Task objective: Among the records, which lines hold the word "down"? Pick them out.

Data extracts:
BEGIN

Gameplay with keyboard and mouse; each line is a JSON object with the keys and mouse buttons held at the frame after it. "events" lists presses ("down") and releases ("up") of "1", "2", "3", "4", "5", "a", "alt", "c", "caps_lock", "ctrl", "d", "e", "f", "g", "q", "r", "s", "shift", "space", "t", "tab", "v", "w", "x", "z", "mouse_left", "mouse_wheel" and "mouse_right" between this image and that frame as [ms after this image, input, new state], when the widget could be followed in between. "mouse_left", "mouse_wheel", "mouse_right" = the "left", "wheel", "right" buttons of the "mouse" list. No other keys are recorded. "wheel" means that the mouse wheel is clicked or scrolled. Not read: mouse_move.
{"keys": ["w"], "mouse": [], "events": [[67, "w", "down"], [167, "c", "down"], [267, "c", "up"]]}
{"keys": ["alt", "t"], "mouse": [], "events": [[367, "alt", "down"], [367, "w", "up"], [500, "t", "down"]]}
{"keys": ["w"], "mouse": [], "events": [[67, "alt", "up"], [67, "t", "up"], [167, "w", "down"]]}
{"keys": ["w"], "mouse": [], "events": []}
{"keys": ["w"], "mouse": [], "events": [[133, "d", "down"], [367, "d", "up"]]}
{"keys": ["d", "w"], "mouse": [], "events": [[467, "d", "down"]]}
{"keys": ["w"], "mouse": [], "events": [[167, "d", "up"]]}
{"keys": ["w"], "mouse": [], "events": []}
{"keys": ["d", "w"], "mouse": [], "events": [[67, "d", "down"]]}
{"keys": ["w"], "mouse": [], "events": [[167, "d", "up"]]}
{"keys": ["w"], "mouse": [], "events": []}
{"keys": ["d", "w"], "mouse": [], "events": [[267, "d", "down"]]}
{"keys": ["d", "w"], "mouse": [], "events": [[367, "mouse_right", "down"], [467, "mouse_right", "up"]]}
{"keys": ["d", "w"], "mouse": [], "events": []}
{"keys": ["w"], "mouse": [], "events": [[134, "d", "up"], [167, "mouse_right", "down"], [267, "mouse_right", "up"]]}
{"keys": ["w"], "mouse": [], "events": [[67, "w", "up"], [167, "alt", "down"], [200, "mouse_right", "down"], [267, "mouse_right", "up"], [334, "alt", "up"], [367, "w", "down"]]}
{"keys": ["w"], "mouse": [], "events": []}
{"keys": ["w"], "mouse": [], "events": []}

END

Result:
Gameplay with keyboard and mouse; each line is a JSON object with the keys and mouse buttons held at the frame after it. "events" lists presses ("down") and releases ("up") of "1", "2", "3", "4", "5", "a", "alt", "c", "caps_lock", "ctrl", "d", "e", "f", "g", "q", "r", "s", "shift", "space", "t", "tab", "v", "w", "x", "z", "mouse_left", "mouse_wheel" and "mouse_right" between this image and that frame as [ms after this image, input, new state], when the widget could be followed in between. "mouse_left", "mouse_wheel", "mouse_right" = the "left", "wheel", "right" buttons of the "mouse" list. No other keys are recorded. "wheel" means that the mouse wheel is clicked or scrolled. Not read: mouse_move.
{"keys": ["w"], "mouse": [], "events": [[67, "w", "down"], [167, "c", "down"], [267, "c", "up"]]}
{"keys": ["alt", "t"], "mouse": [], "events": [[367, "alt", "down"], [367, "w", "up"], [500, "t", "down"]]}
{"keys": ["w"], "mouse": [], "events": [[67, "alt", "up"], [67, "t", "up"], [167, "w", "down"]]}
{"keys": ["w"], "mouse": [], "events": [[133, "d", "down"], [367, "d", "up"]]}
{"keys": ["d", "w"], "mouse": [], "events": [[467, "d", "down"]]}
{"keys": ["d", "w"], "mouse": [], "events": [[67, "d", "down"]]}
{"keys": ["d", "w"], "mouse": [], "events": [[267, "d", "down"]]}
{"keys": ["d", "w"], "mouse": [], "events": [[367, "mouse_right", "down"], [467, "mouse_right", "up"]]}
{"keys": ["w"], "mouse": [], "events": [[134, "d", "up"], [167, "mouse_right", "down"], [267, "mouse_right", "up"]]}
{"keys": ["w"], "mouse": [], "events": [[67, "w", "up"], [167, "alt", "down"], [200, "mouse_right", "down"], [267, "mouse_right", "up"], [334, "alt", "up"], [367, "w", "down"]]}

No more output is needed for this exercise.